Biography
Painter of landscapes, urban and industrial subjects, war scenes,
figure studies and flower paintings; an accomplished etcher
and lithographer who worked in a variety of styles. He attended
St John's Wood School of Art 1907-8, the Slade School 1908-12
and the Academie Julian, Paris, 1912-13, where he shared a studio
with Modigliani, worked at the Cercle Russe and made friends
with Severini.
Interested
in Cubism and Futurism, he was one of the first English artists
to be deeply influenced by new developments in Europe at that
time; his work was included in the Post-Impressionists and Futurists
exhibition at the Dore Gallery in 1913, and he organized a banquet
for the Futurist leader Marinetti in London in that year.
A founder
member of the London Group, and active in the Rebel Art Centre,
he wrote, with Marinetti, `Vital English Art: A Futurist Manifesto',
published in the Observer in 1914; he also contributed to the
second issue of Blast.
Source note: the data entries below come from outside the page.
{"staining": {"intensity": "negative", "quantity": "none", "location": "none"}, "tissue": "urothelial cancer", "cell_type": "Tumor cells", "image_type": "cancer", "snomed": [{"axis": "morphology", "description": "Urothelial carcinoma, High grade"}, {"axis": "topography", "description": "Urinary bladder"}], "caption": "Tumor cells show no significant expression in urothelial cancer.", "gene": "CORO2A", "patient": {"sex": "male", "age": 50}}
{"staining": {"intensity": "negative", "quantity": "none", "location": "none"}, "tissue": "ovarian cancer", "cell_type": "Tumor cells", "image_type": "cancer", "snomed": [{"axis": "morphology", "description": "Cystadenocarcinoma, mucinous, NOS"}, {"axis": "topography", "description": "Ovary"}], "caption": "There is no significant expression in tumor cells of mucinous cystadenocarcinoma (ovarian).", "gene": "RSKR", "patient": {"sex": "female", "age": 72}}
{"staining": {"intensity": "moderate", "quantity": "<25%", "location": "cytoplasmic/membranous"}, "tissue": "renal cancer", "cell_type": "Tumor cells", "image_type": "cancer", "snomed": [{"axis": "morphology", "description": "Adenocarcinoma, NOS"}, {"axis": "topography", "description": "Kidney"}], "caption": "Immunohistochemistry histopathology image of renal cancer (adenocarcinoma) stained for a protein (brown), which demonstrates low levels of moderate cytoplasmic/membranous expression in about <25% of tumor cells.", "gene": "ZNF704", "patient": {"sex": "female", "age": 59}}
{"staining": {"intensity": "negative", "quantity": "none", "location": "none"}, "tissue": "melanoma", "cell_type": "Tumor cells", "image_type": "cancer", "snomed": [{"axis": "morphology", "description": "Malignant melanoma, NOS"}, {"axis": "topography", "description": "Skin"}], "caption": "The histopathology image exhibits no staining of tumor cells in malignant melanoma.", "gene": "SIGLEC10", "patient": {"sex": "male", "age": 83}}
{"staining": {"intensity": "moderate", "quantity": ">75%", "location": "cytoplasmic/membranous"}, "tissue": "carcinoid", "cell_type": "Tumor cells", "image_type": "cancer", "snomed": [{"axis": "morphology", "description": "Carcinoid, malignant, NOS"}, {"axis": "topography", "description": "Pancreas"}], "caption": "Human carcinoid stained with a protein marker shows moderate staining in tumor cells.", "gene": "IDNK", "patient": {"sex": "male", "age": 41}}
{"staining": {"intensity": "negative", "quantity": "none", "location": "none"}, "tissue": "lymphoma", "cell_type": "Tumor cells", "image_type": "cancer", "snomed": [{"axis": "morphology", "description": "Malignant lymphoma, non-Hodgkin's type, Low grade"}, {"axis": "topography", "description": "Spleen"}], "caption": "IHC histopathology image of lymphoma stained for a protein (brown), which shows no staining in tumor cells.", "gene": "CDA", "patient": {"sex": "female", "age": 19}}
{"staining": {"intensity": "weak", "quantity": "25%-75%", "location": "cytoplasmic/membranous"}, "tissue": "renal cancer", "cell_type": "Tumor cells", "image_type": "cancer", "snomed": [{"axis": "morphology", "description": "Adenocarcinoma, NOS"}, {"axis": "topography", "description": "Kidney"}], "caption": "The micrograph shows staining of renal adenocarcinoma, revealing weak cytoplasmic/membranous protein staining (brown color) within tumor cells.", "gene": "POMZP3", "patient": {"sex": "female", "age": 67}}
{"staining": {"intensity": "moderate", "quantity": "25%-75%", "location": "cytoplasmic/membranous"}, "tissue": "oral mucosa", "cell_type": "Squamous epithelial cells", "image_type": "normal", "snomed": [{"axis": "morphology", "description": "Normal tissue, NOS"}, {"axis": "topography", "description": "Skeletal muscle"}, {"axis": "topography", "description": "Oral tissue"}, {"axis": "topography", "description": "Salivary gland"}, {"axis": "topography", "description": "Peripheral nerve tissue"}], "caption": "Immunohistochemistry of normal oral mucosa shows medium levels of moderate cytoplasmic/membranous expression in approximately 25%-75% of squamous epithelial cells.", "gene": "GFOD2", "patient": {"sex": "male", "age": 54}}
In 1915 he joined the RAMC, and was made
an Official War Artist in 1917; he was the first artist to draw
from the air. He tried to sum up the anonymity of the individual
in Column on the March, 1915, the destructiveness of war in
The Road From Arras to Bapaume, 1918, and its horror in Paths
of Glory, which was censored and earned him a reprimand from
the War Office.
His
prints, with their bold contrasts and jagged forms marked a
complete break with the Whistler tradition. In 1919 and 1920
he visited New York, and his emotional response inspired work
such as The Soul of A Soulless City, 1920.
He was
elected to the NEAC in 1929, the RBA in 1932 and as ARA in 1939.
His later landscape and flower pieces were gentler and less
radical in design than his work before 1925.